There was a lot of fog drifting around the stage in the first two acts, for no apparent reason.
Some of the humour was lost through lack of audibility of the libretto. ETO didn’t employ surtitles, which is a perfectly admirable decision, but when the words fail to register, especially in a comedy, there’s something amiss. It was partly a question of poor diction in a couple of cases, but was mainly due to the singers’ words not always being heard. The award-winning Aurora Orchestra was quite brilliant under Michael Rosewell and it made one wonder afresh at the remarkable rhythmic punch of Britten’s music… and yet, considering its chamber proportions (13 players), I lost count the number of times where the singers were overwhelmed by the pit. The Linbury can be an unforgiving space acoustically and one sincerely hopes that other theatres on the tour offer a better balance, for the singers deserve better.
Much of the singing was strong. Charles Rice was a warm-voiced Sid, the cocky jack-the-lad who laces Albert’s lemonade with rum. His partnership with Martha Jones’ Nancy was one of the delights of the evening, their lovers’ interplay believable. Jones was coquettish and sympathetic to Albert’s plight. Clarissa Meek, playing Albert’s mum, was less monstrous than some, her tone occasionally dry.
Rosie Aldridge’s Florence Pike was superb, with some of the best diction of the evening, a Lady Billows in waiting, I suggest. Dressed in a trouser suit, she was presented as a younger than usual housekeeper. Jennifer Rhys-Davies had her occasionally squally Wagnerian moments and was not always comprehensible, but made a great dramatic impression as the old battleaxe Lady Billows.
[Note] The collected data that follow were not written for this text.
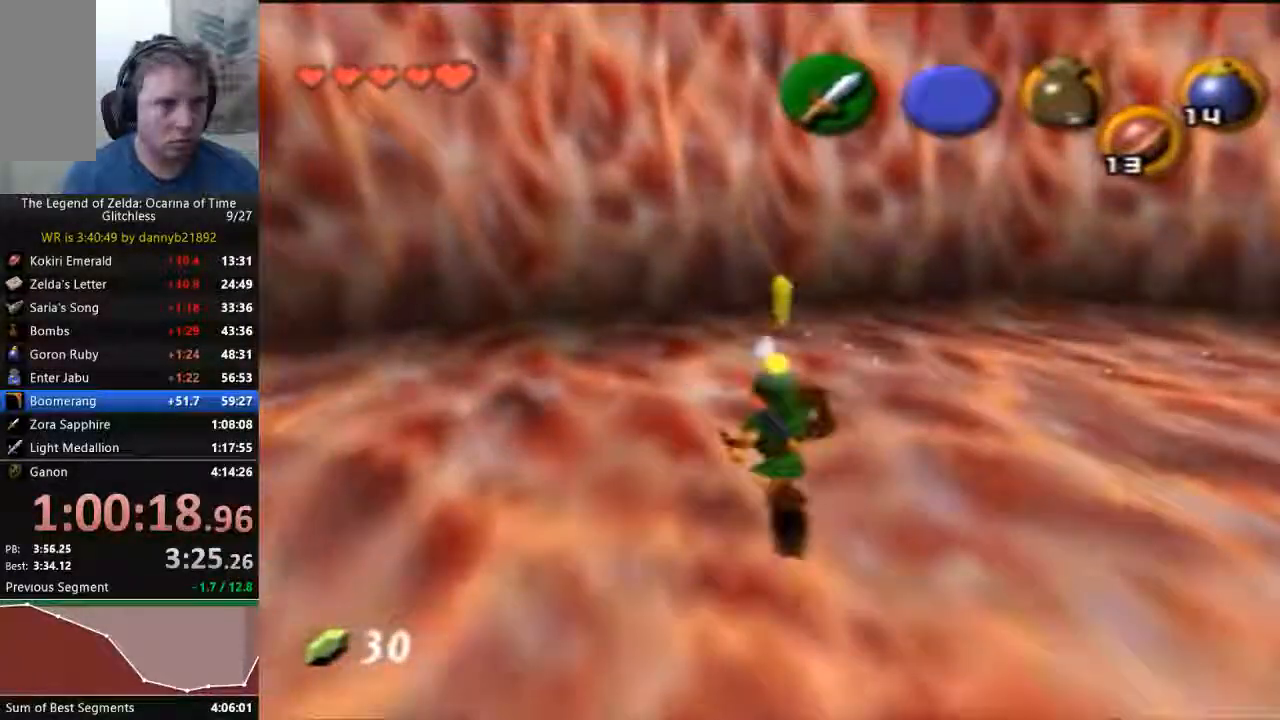
{"dt_ms": 500, "buttons": [], "left_stick": "down-left", "events": [[133, "left_stick", "up-right"], [300, "left_stick", "up-left"], [400, "START", "up"], [400, "left_stick", "down-left"]]}
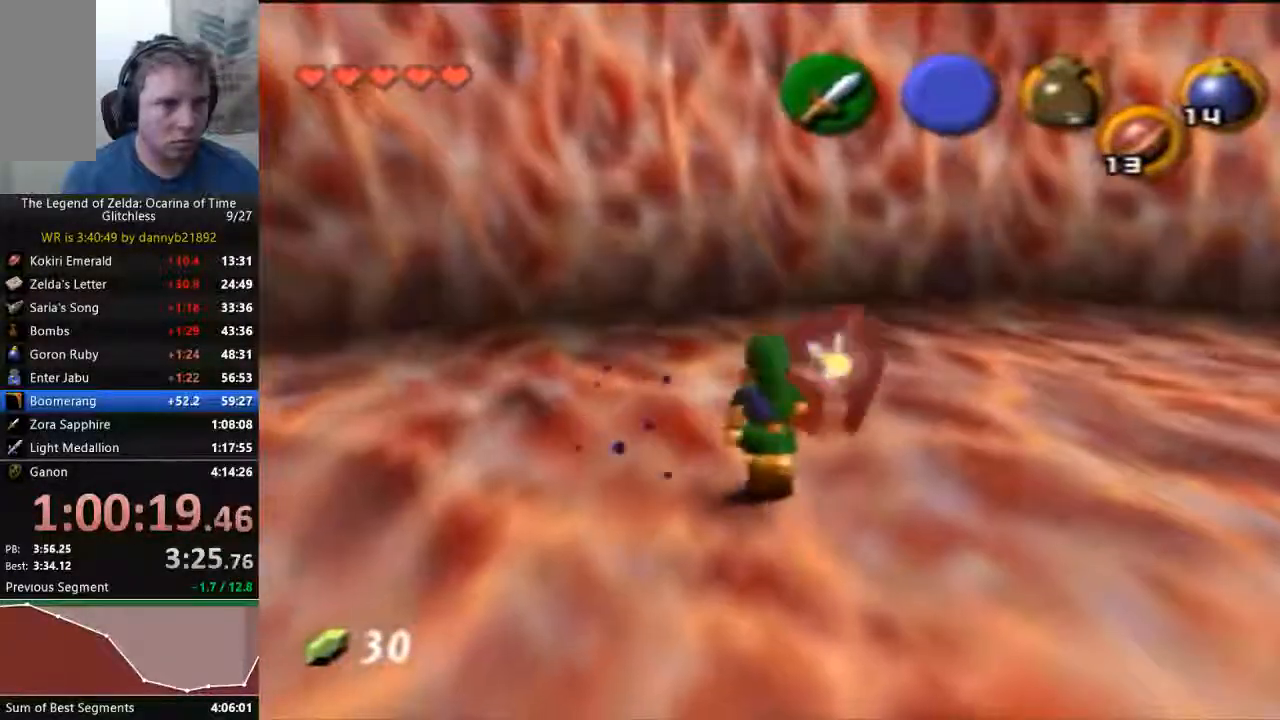
{"dt_ms": 500, "buttons": [], "left_stick": "left", "events": [[300, "left_stick", "left"]]}
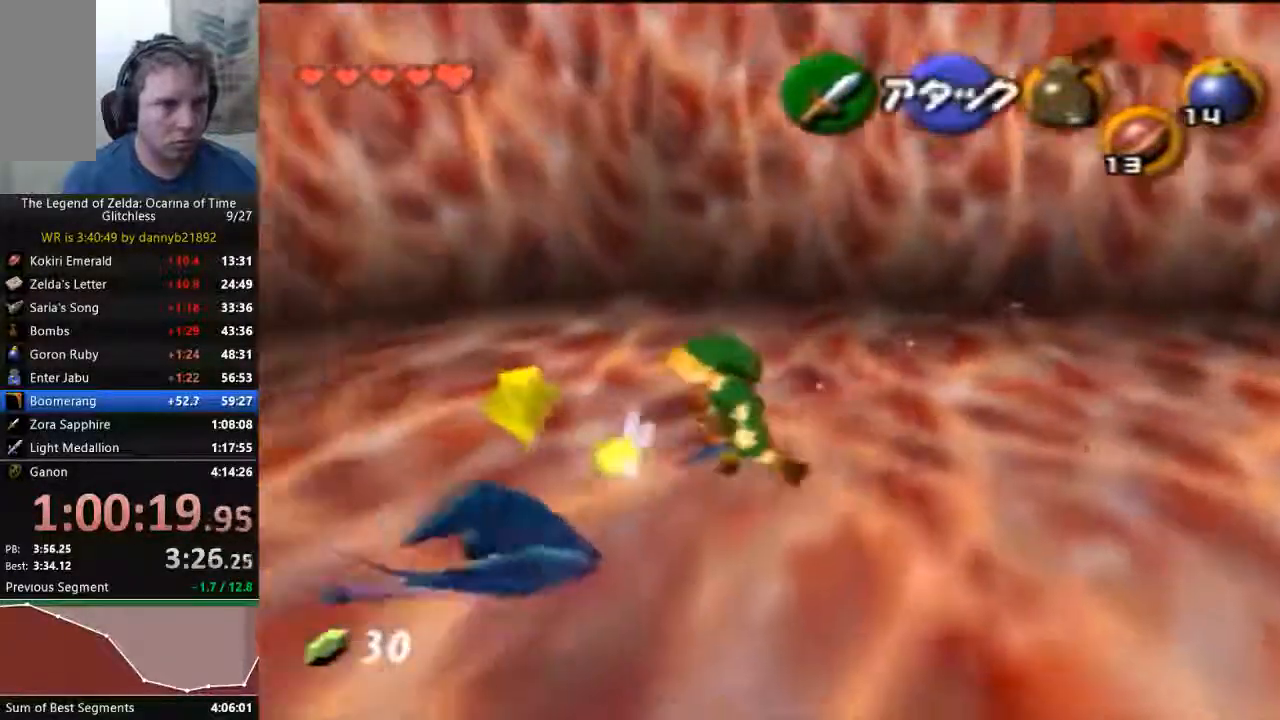
{"dt_ms": 500, "buttons": ["C_LEFT"], "left_stick": "center"}
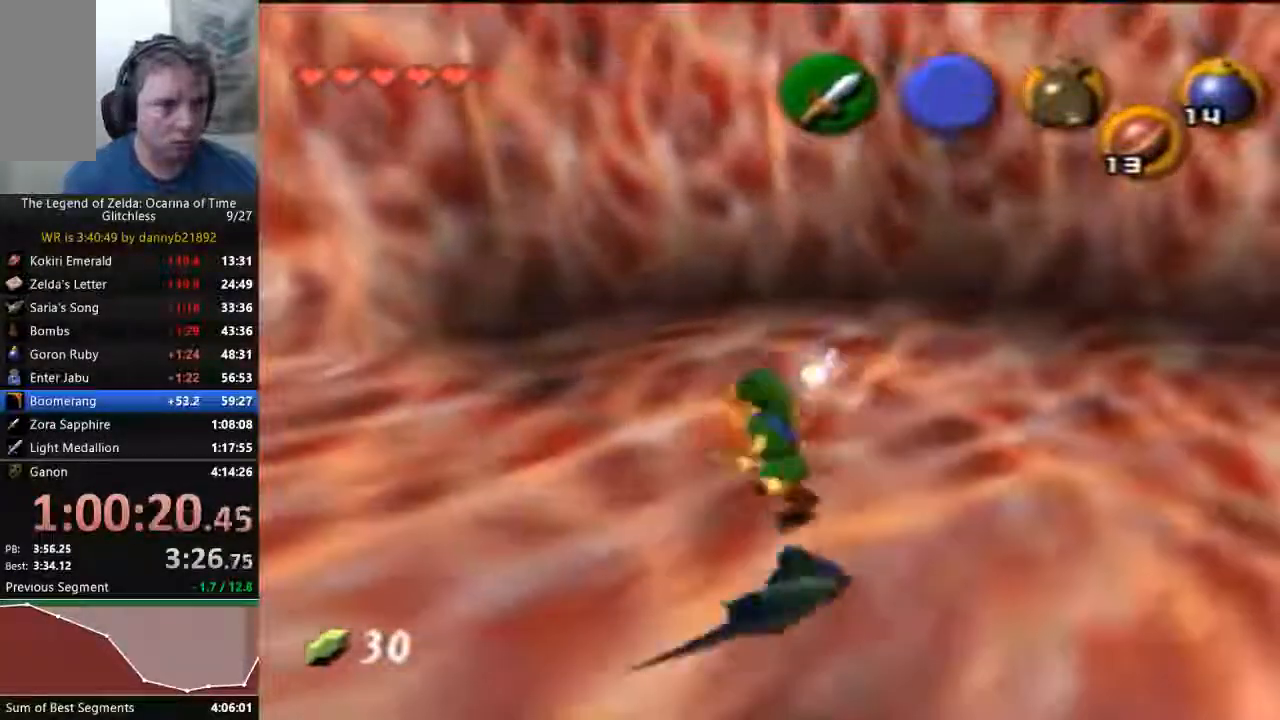
{"dt_ms": 500, "buttons": [], "left_stick": "down", "events": [[33, "left_stick", "down"], [100, "C_LEFT", "up"], [233, "B", "down"], [267, "left_stick", "center"], [467, "B", "up"], [500, "left_stick", "down"]]}
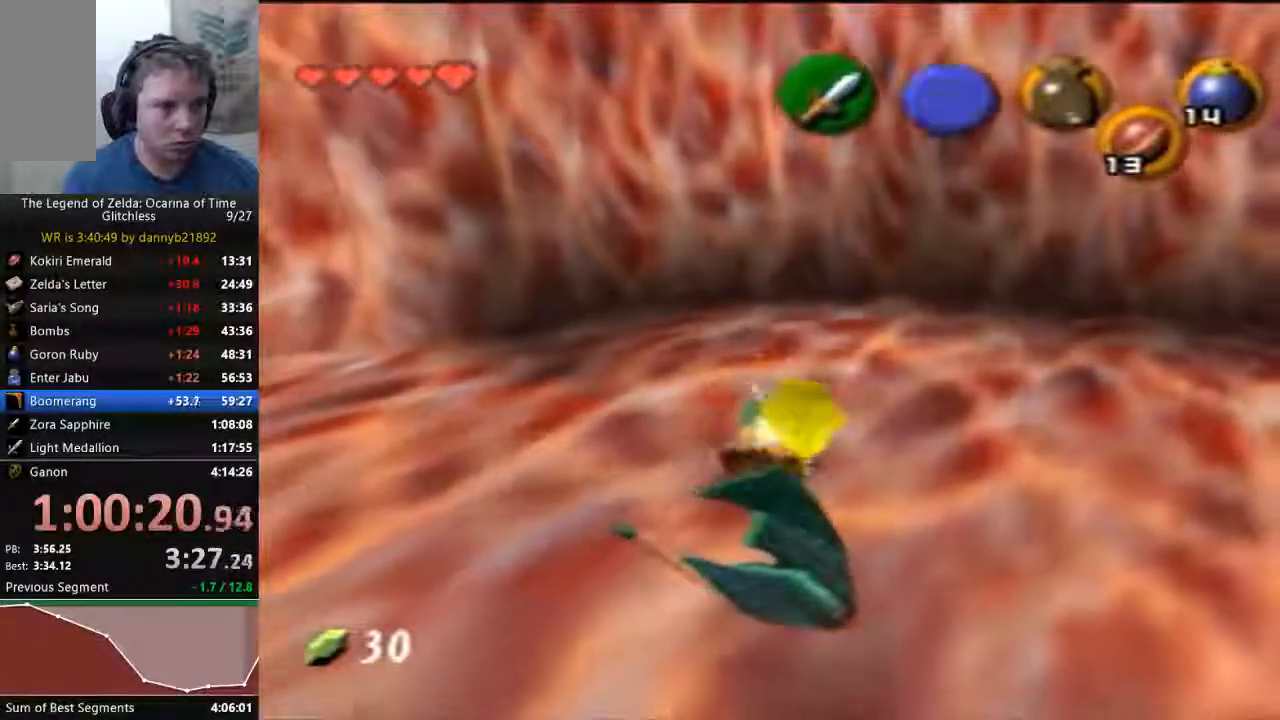
{"dt_ms": 500, "buttons": [], "left_stick": "down", "events": []}
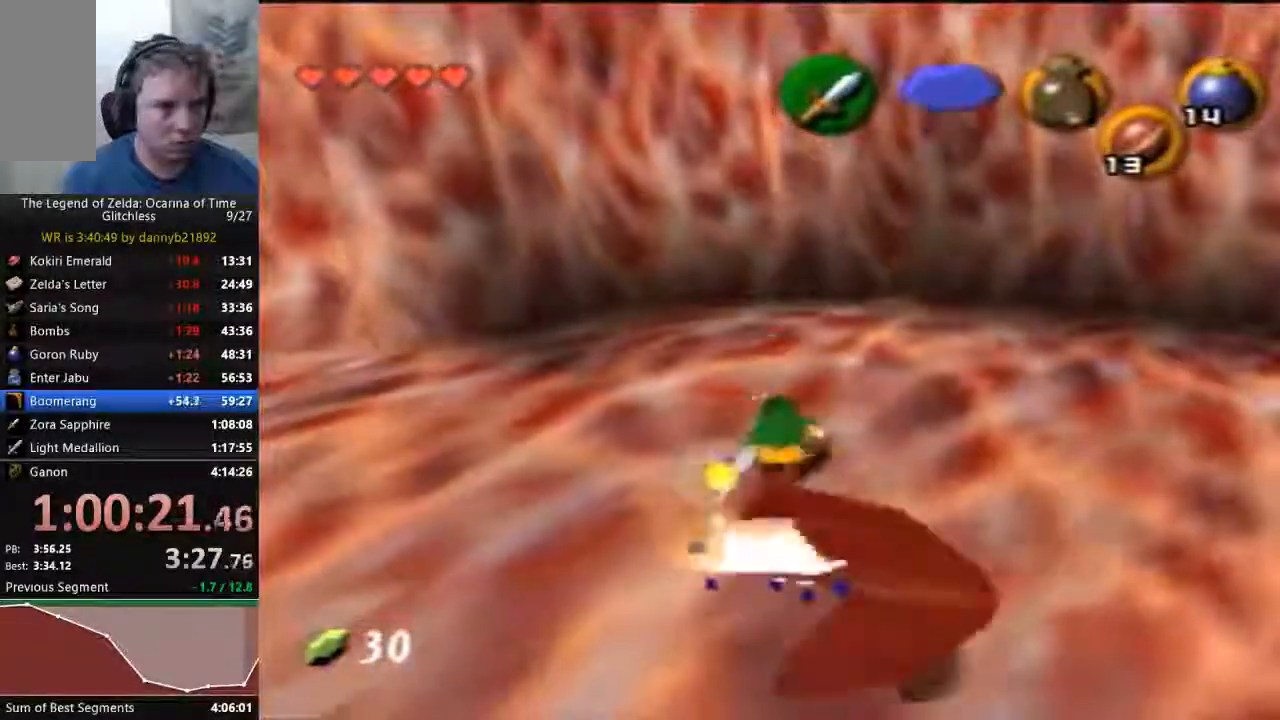
{"dt_ms": 1000, "buttons": ["START"], "left_stick": "center"}
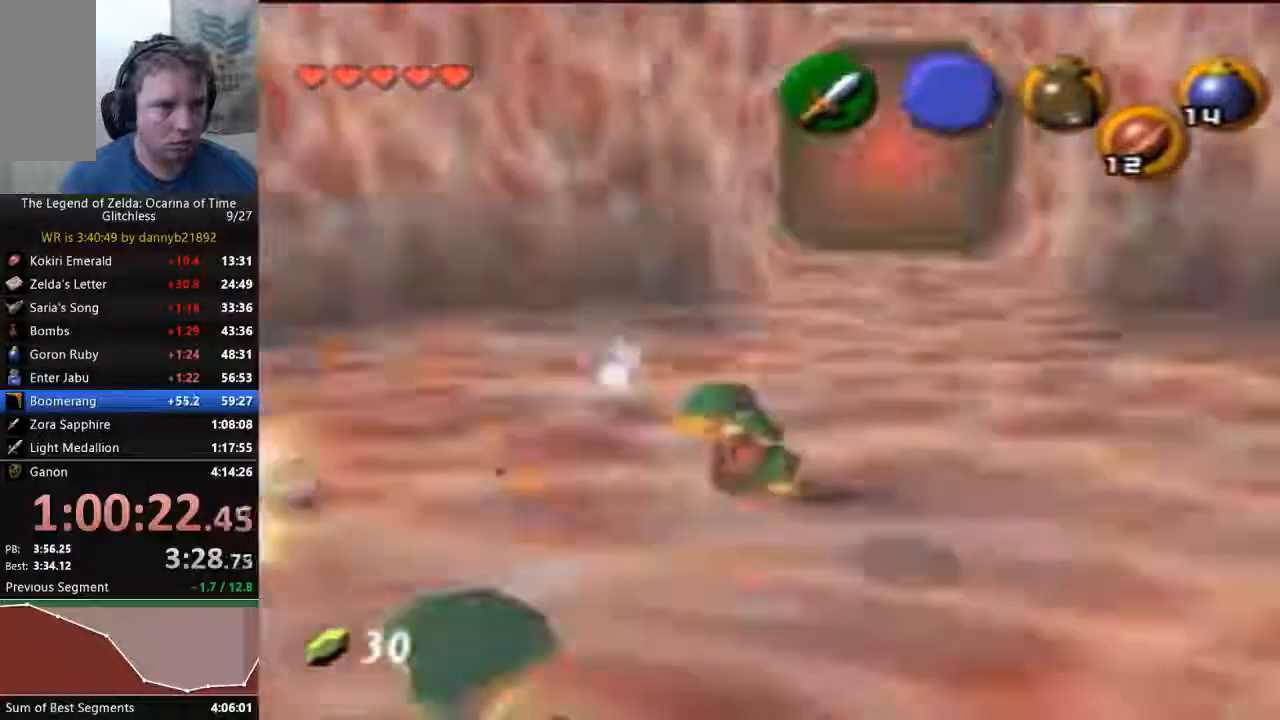
{"dt_ms": 500, "buttons": [], "left_stick": "up-left", "events": [[333, "left_stick", "up"], [400, "START", "up"], [400, "left_stick", "up-left"]]}
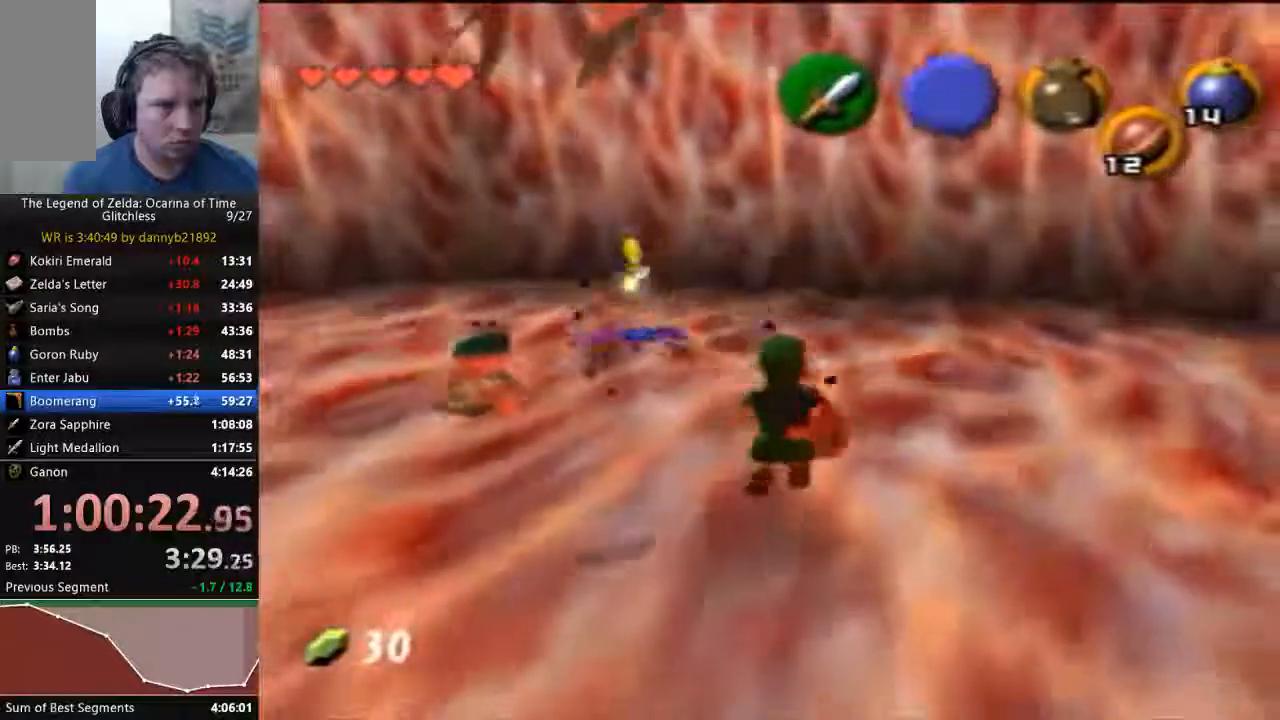
{"dt_ms": 500, "buttons": [], "left_stick": "up", "events": [[333, "left_stick", "up"]]}
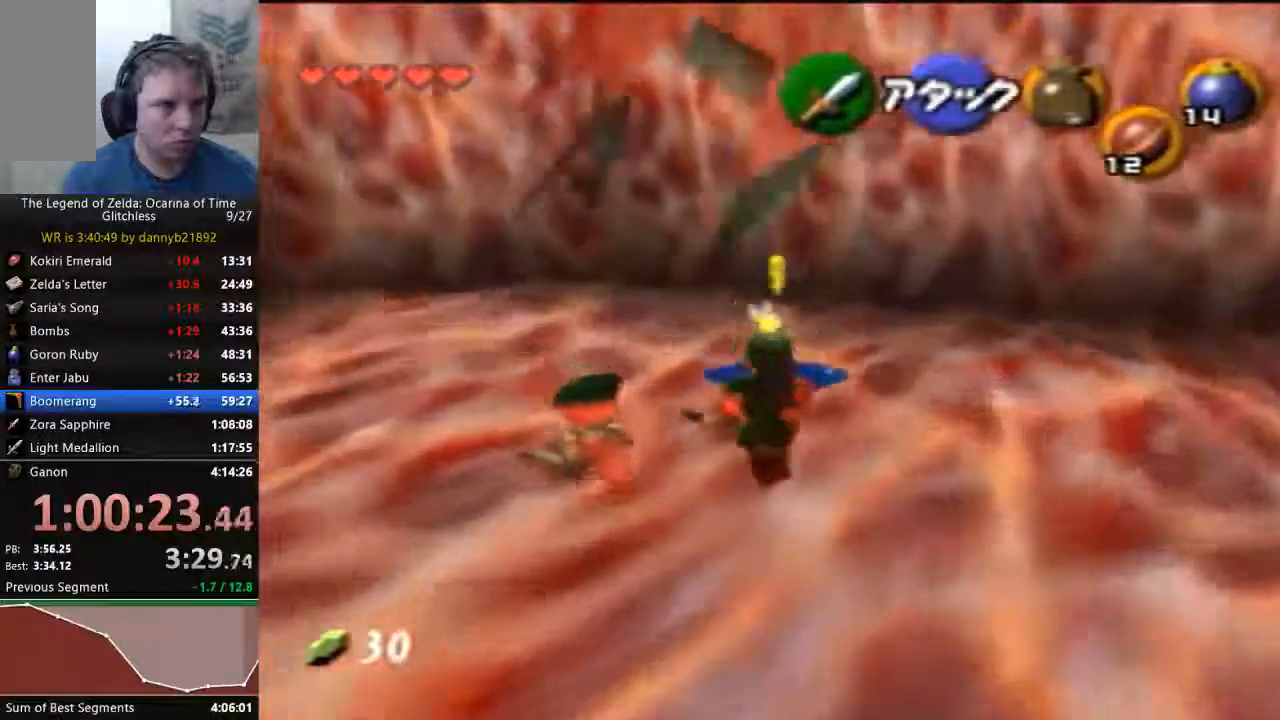
{"dt_ms": 500, "buttons": [], "left_stick": "down-left", "events": [[67, "B", "down"], [100, "left_stick", "center"], [167, "B", "up"], [167, "START", "down"], [300, "START", "up"], [500, "left_stick", "down-left"]]}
Charles Johnston as the vicar, Mr Gedge, was sympathetically sung, with an obvious eye for Anna-Clare Monk’s Miss Wordsworth, the schoolteacher. Monk’s slightly brittle tone suited her prim and proper character. Richard Roberts’ occasionally forced and strident tone didn’t sit too uncomfortably with the pompous mayor he played, while the Superintendent Budd of Timothy Dawkins was a pleasing portrayal, despite weaknesses at either end of his vocal range, his fear of Lady Billows palpable.
Credit to the cast and crew for attempting production so faithful to the original spirit. I would imagine that some of the flaws (none of them truly fatal) will be ironed out through the run, particularly if audiences can hear the text more clearly.